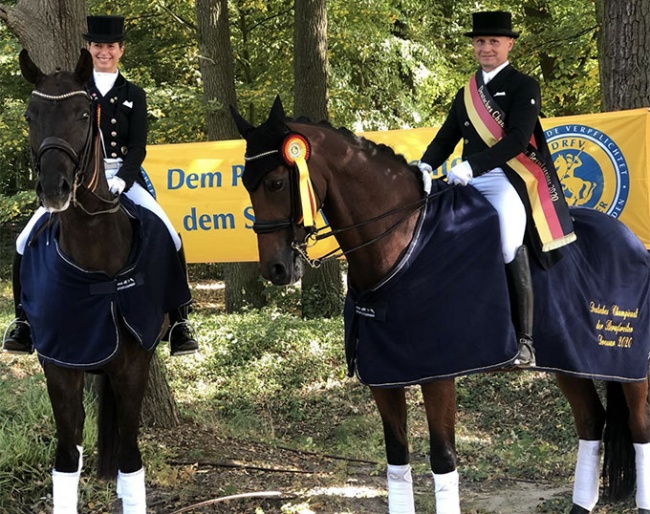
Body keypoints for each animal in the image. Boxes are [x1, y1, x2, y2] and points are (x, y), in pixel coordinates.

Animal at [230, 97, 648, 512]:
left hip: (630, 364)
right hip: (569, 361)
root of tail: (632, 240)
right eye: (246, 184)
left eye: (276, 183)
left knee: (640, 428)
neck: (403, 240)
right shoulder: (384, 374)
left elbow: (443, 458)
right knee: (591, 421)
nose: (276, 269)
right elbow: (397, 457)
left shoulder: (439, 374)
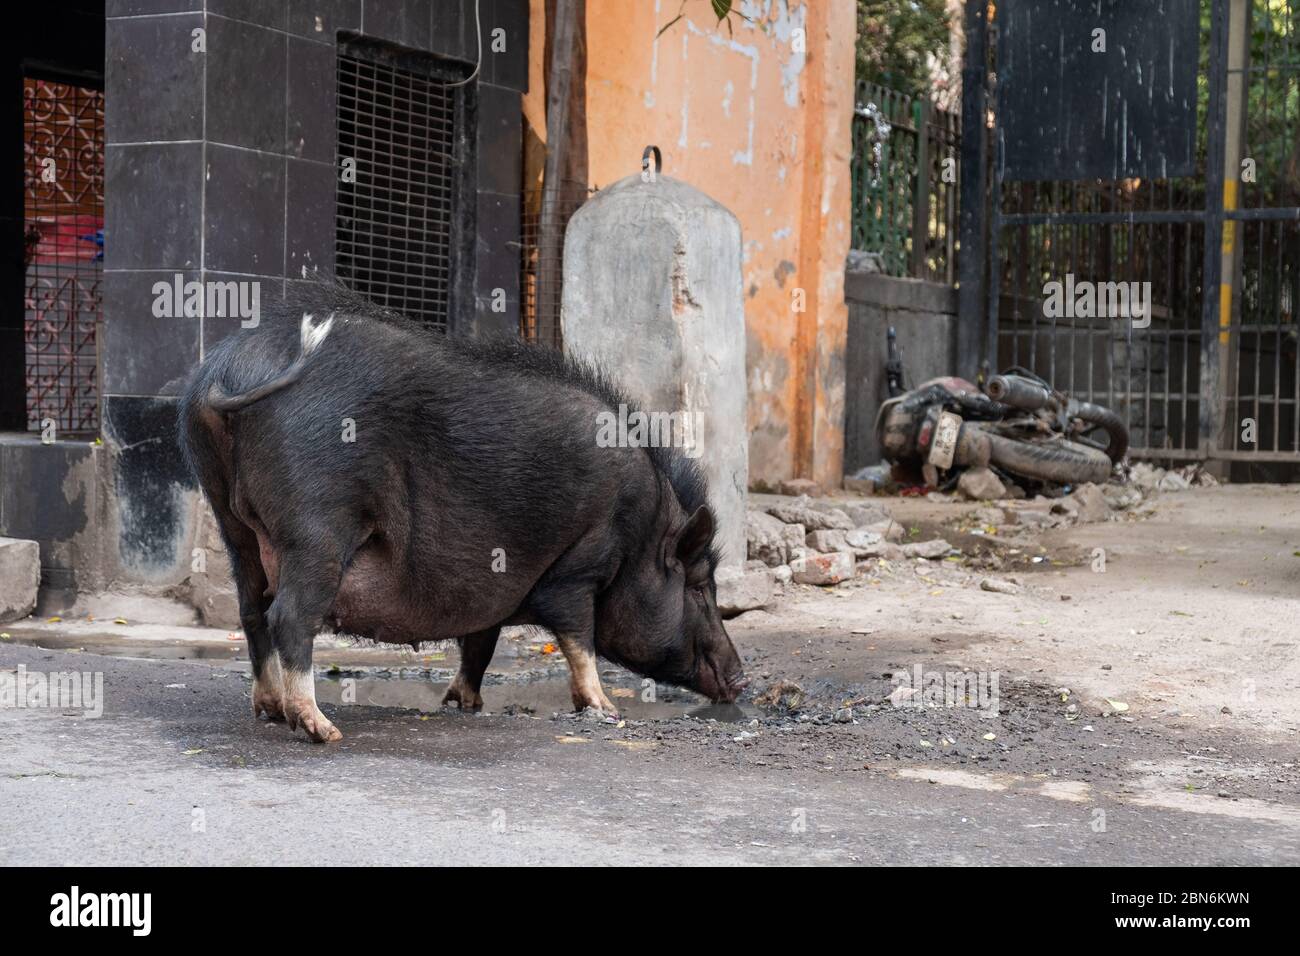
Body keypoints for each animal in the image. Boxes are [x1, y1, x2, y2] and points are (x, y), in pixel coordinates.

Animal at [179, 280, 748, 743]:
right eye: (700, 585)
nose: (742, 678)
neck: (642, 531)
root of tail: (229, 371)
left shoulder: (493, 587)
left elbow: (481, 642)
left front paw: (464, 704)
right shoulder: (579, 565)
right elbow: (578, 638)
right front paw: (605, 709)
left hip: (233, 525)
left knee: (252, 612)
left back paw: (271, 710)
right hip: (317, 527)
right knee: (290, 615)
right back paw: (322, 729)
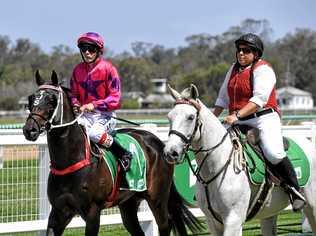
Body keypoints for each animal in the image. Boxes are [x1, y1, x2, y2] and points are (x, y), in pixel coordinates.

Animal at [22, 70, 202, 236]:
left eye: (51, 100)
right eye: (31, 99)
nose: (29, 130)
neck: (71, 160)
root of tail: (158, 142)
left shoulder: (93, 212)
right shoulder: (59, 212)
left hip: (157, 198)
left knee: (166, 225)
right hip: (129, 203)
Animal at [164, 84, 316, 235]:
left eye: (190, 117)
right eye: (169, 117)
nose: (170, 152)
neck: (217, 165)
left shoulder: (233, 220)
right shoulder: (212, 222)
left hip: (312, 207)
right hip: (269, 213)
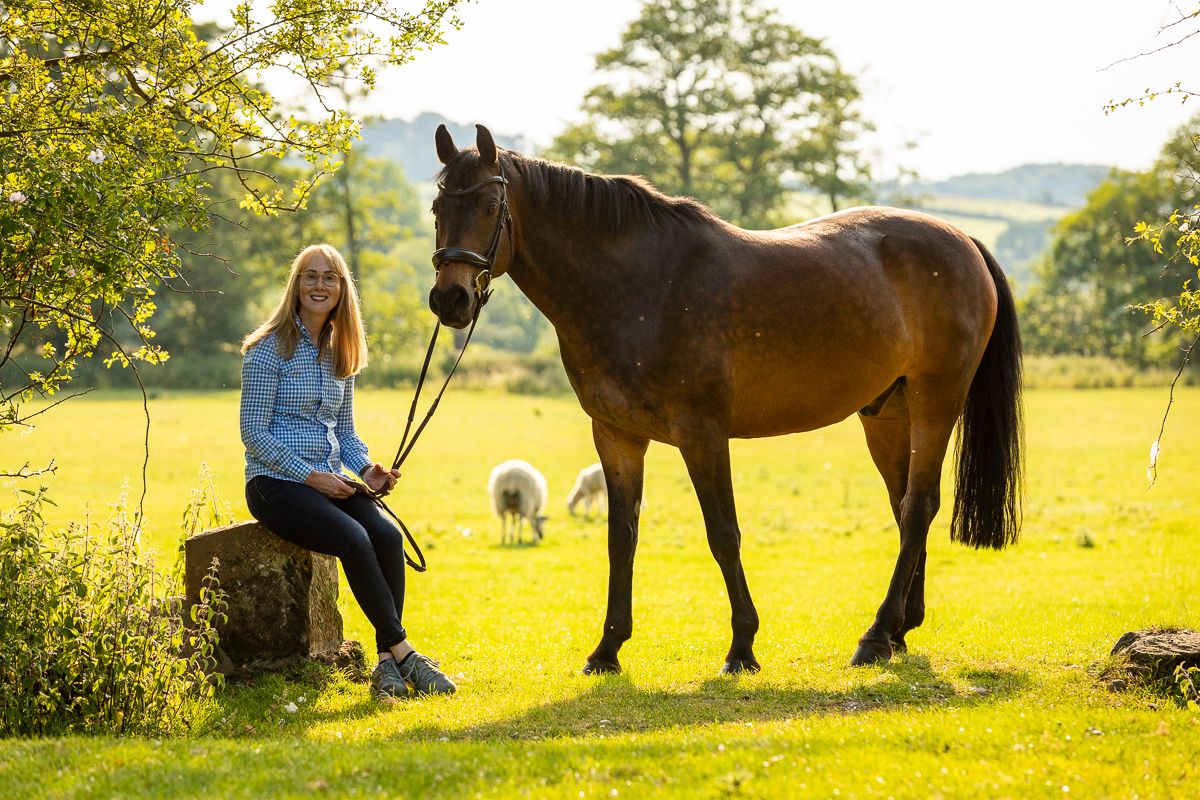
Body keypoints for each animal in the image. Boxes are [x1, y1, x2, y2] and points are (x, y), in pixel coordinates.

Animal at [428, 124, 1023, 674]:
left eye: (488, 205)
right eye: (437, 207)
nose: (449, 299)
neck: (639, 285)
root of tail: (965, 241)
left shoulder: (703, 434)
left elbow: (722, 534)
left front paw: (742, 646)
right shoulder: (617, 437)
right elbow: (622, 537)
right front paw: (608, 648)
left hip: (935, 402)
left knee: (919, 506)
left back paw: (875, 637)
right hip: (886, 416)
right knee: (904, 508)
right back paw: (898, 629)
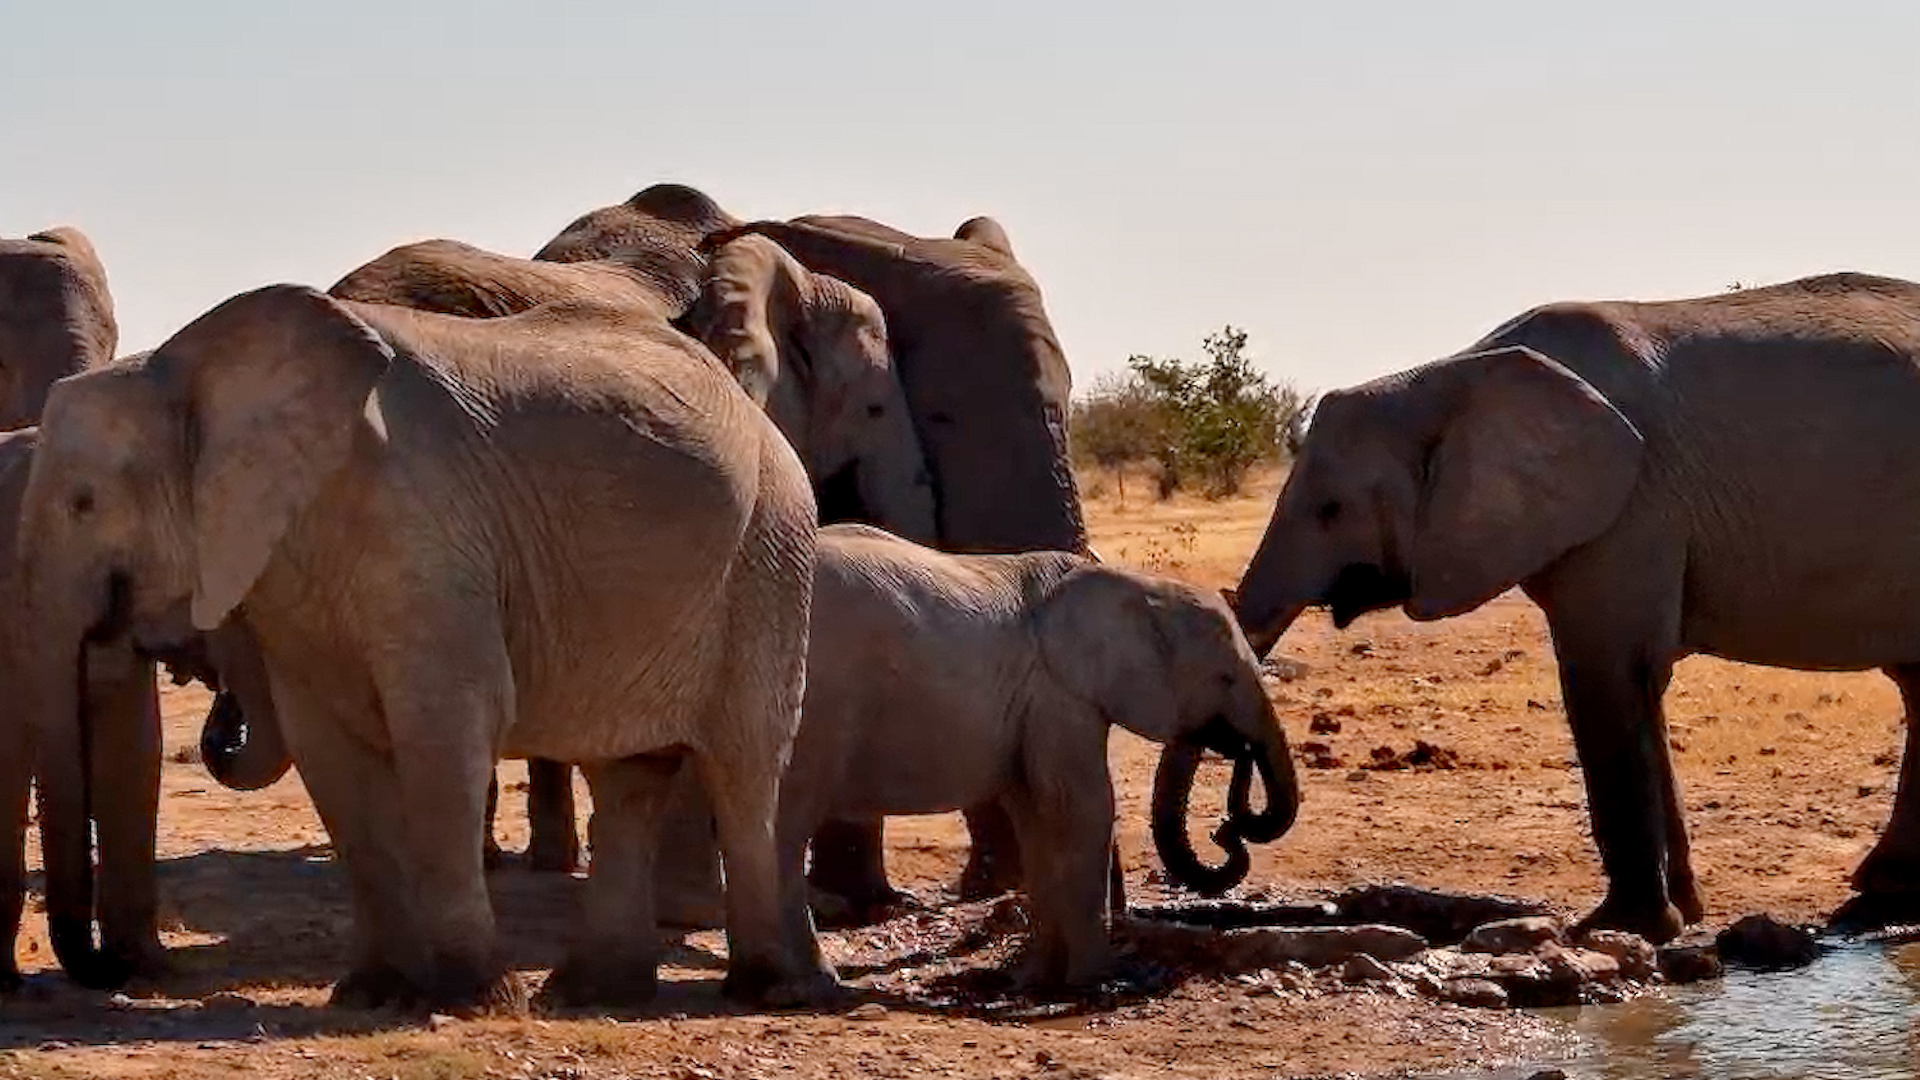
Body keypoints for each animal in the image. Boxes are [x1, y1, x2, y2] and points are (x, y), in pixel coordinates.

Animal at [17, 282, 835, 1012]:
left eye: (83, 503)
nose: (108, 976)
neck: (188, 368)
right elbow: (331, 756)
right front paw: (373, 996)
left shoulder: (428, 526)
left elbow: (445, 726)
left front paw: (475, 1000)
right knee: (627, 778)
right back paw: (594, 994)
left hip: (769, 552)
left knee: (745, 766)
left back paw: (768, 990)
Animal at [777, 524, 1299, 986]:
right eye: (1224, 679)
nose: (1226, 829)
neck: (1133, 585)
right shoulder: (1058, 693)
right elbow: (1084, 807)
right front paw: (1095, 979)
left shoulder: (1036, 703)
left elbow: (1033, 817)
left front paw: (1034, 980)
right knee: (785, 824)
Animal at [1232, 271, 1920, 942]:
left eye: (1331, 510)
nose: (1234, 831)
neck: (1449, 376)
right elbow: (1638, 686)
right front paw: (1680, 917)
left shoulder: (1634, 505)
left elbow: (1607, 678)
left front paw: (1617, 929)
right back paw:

* [EXERCISE GOAL]:
For each line above that includes "back", make a copy.

* [OUTPUT]:
left back paw: (271, 710)
right back paw: (322, 729)
left back paw: (875, 637)
right back paw: (898, 629)
right back paw: (594, 994)
left back paw: (768, 990)
right back paw:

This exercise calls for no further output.